My friend, who was scouring the mall with me looking for the correct items to test whether money could be made by reselling on EBay, is the ultimate amateur radio enthusiast. He is also the one who taught me the importance of knowing what you are looking at as far as being able to make a profitable purchase or sale. The radio got his seal of approval with his gruff, “that radio is worth three times that.” Sold.
For weeks I had been studying the art of selling on EBay. I had always thought that EBay sales was something that was reserved for actual businesses and people with lots of money to throw at the sales in order for it to even begin to be profitable. That changed one weekend when I was in Iowa City and found, for $3 I might add, a pamphlet from an EBay power seller on making money online. In hindsight, it was the best $3 I ever spent.
Back at my friend’s apartment we sat down with the first two items I would try to put online — the Heathkit and a knife (one actually favored by elite U.S. Navy SEAL teams) I had bought at a military surplus store years earlier. A quick word here — most people actually have well over $1,000 worth of stuff they don’t use anymore that is just cluttering their living space. Most resellers get their start selling things they already own.
We photographed the items and began to post them on EBay. Since I was new, I had a limit to the number and dollar amount of items I could sell in a month. Still, an extra $500 a month was very appealing to me. Also, since I was new, the items had to go in a five-day auction.
Of course, every spare minute I was checking to see if there were any bids on the items. When the bids closed on the fifth day the end results were there. I had gotten $45 for the $10 radio and $55 for the $17 knife. I was hooked.
That was about seven years ago. Since then I have expanded into many other areas. I have had three resale booths in local vintage malls. I have sold on EBay, Amazon, Craigslist, Etsy, and quite a bit lately on Facebook Marketplace. I’m also considering getting a vintage booth here in Muscatine. (A shout out to Meg at The Wild Thing in downtown Muscatine, right across the street from the Pearl Button Museum.

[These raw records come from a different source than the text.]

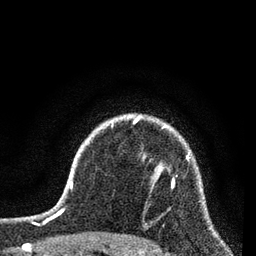
Breast MRI (dynamic contrast-enhanced), one axial slice. Position 61 of 80 along the scan axis. Cropped to one breast. Dynamic contrast-enhanced series, time point 2 of 7 at this slice position (early post-contrast). 3 T. TE 2.2 ms, TR 5.4 ms. 2 mm slice thickness. 256 × 256 image matrix. Female patient.
Annotated regions visible in this slice (semi-automatically segmented with operator editing):
- enhancing-tissue mask used for the functional tumour volume (all voxels passing the contrast-enhancement thresholds inside the analysis volume; usually the tumour): bounding box <172,158,197,188> (left, top, right, bottom; pixels)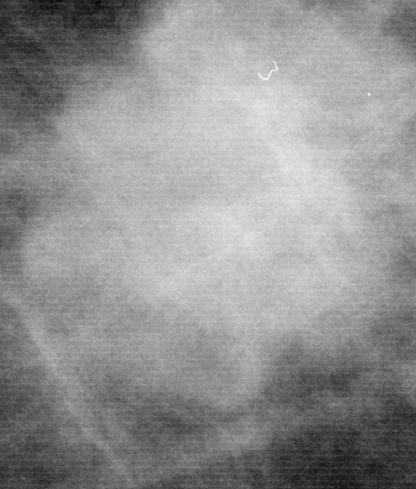
Crop from a digitized film mammogram around one marked abnormality, left breast, CC view.
- Marked abnormality: mass, shape lobulated, margins microlobulated; BI-RADS assessment category 5; pathology (as recorded): malignant.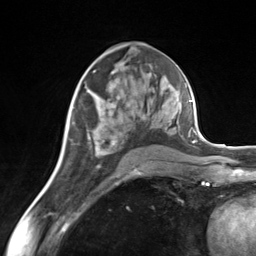
Breast MRI (dynamic contrast-enhanced), one axial slice; position 75 of 124 along the scan axis; cropped to one breast; dynamic contrast-enhanced series, time point 2 of 7 at this slice position (early post-contrast); 3 T; TE 1.8 ms, TR 4.7 ms; 1.3 mm slice thickness; 256 × 256 image matrix, field of view 150 × 150 mm. Female patient.
Structures marked on this image (semi-automatically segmented with operator editing):
- enhancing-tissue mask used for the functional tumour volume (all voxels passing the contrast-enhancement thresholds inside the analysis volume; usually the tumour): bounding box (x1, y1, x2, y2) in pixels: (87, 83, 171, 156)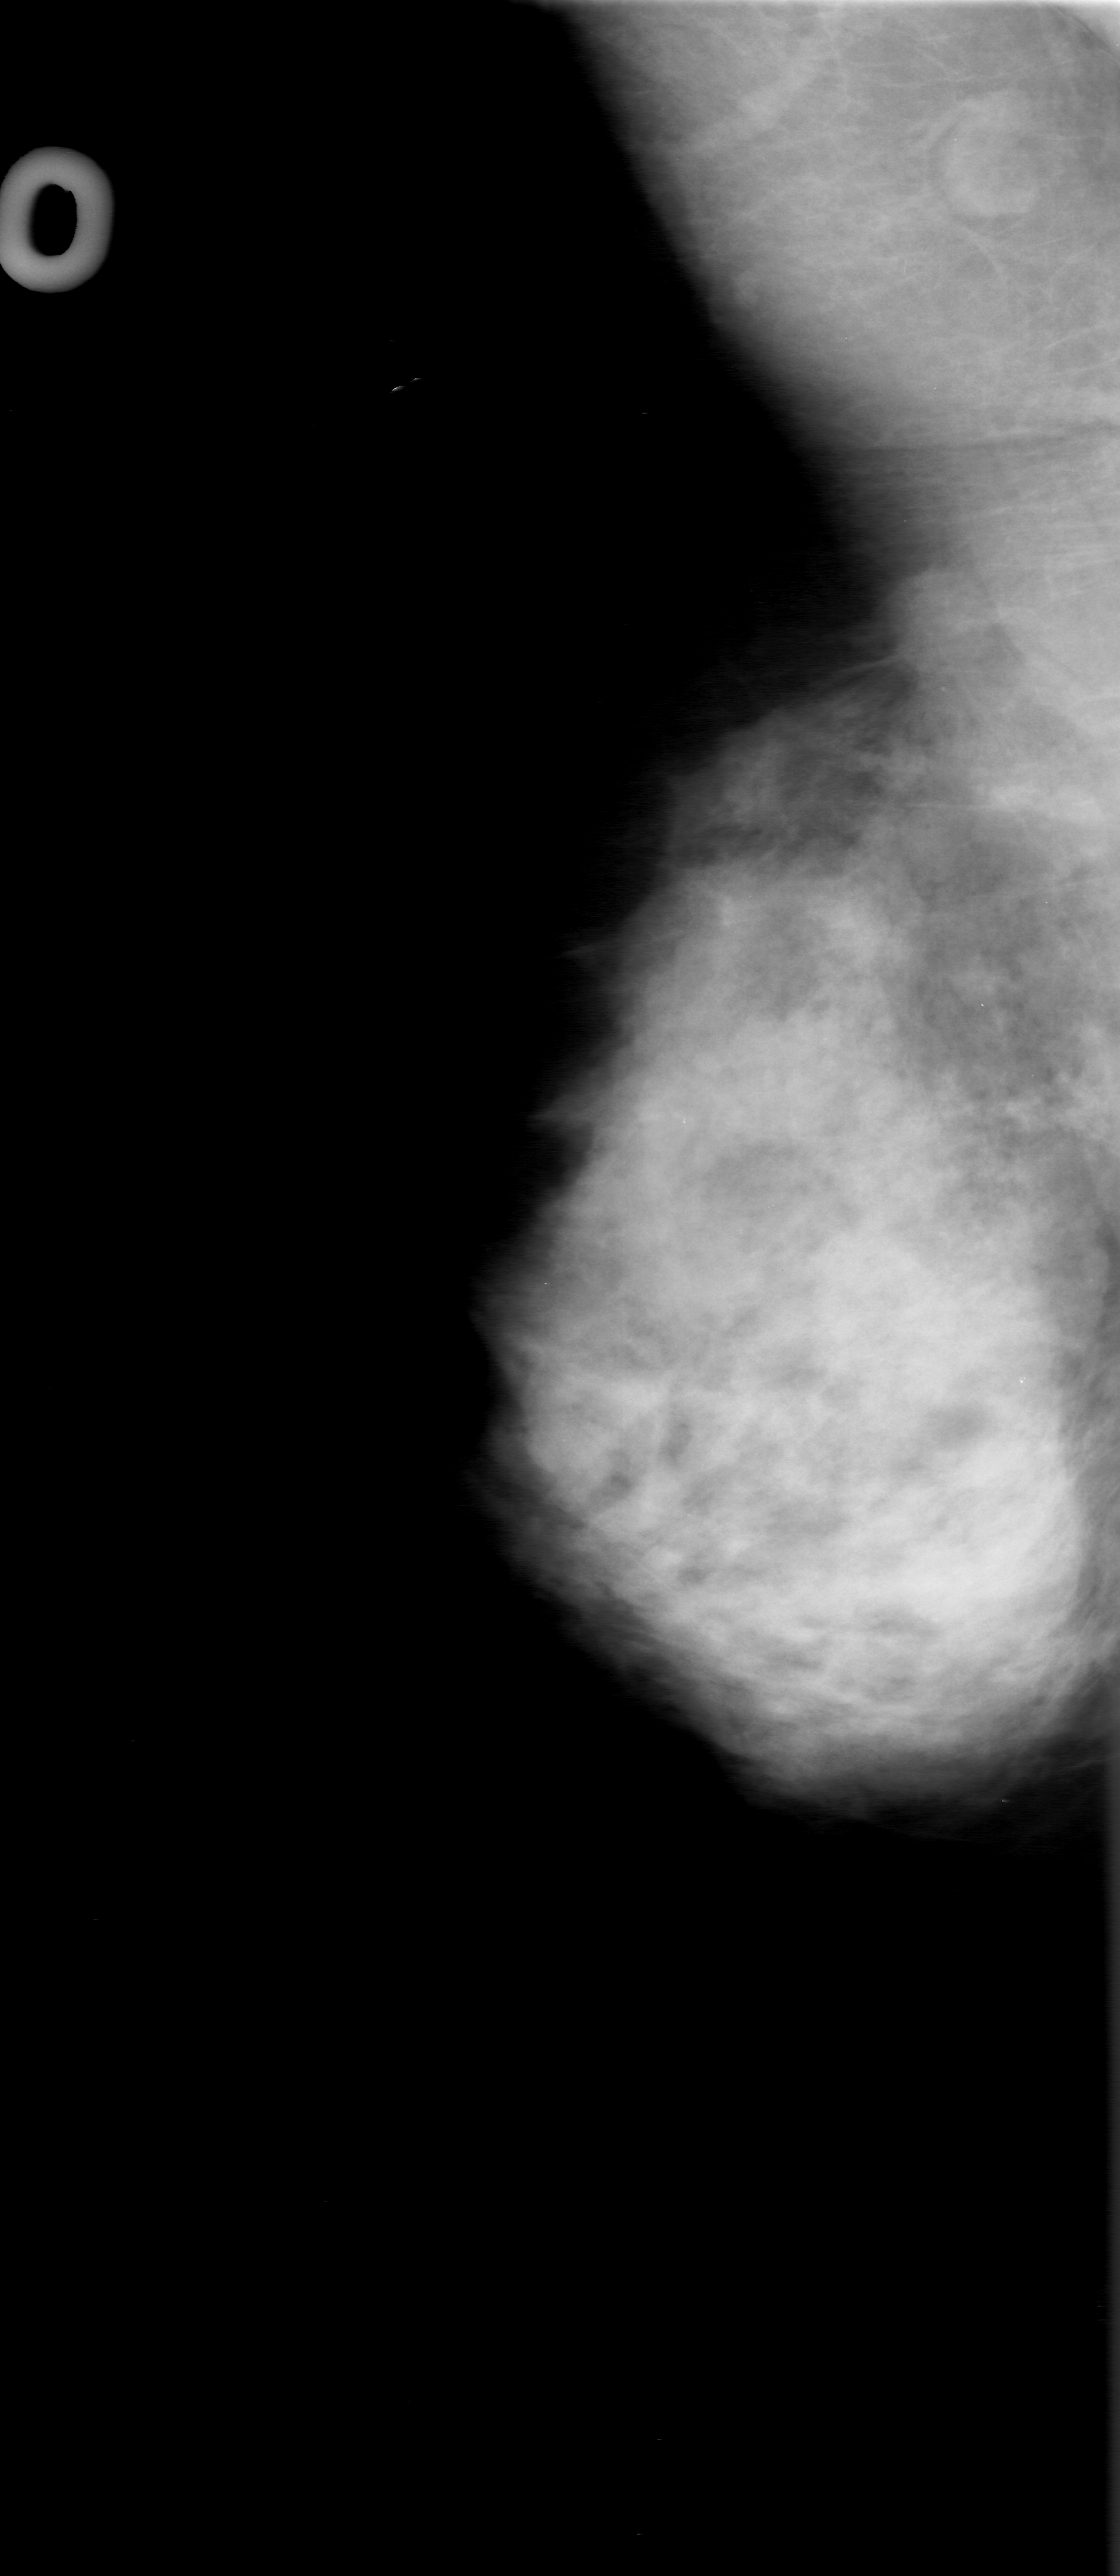
Digitized screen-film mammogram, right breast, MLO view.
Marked abnormality: mass, shape round, margins spiculated; BI-RADS assessment category 3; pathology (as recorded): malignant.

She has a lot of really cool stuff in her three-story vintage mall)
Since I was very young, I have always loved going to flea markets and second hand stores and seeing what I could find. At this point. I consider going to these places to be more like a treasure hunt. Of course when I am out sourcing (a term used by resellers for buying things for the purpose of selling them) we can’t forget the all-important garage sales. I can’t wait for spring to see the kinds of sales there are here in Muscatine.
I’m sure my friends in Washington got tired of hearing me going on and on about how I bought and sold the latest item. Sorry, it’s just that I find it to be exciting. If you think of people who are going on for days about their favorite sports team making an impressive score, it’s the same principle. It’s also great seeing people happy when I buy an item they don’t want anymore, then seeing someone else happy when I sell them that same item, which they really want. Win-win-win.

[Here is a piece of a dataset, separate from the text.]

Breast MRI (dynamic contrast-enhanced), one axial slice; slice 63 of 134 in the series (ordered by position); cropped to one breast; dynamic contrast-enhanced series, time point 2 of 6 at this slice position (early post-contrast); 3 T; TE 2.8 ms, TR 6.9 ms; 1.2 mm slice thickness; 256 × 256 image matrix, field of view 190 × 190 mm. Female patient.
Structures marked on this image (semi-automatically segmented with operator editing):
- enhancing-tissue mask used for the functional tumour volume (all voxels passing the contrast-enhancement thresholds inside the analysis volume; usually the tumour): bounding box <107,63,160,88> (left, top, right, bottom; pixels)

Oh, by the way, has anyone ever seen a TV show called “Storage Wars?” I’ve done it in real life. Don’t get me started on how unrealistic that show is. I could go on and on about things that have happened while I was cleaning out storage units (including a few stories from storage units here in Muscatine).
Since starting this journey, I have been through two cars, three cell phones, about five laptop computers, and I’m still going strong. I plan to continue on the path I’m heading with the eternal resellers mantra – “One Man’s Trash is Another Man’s Treasure.”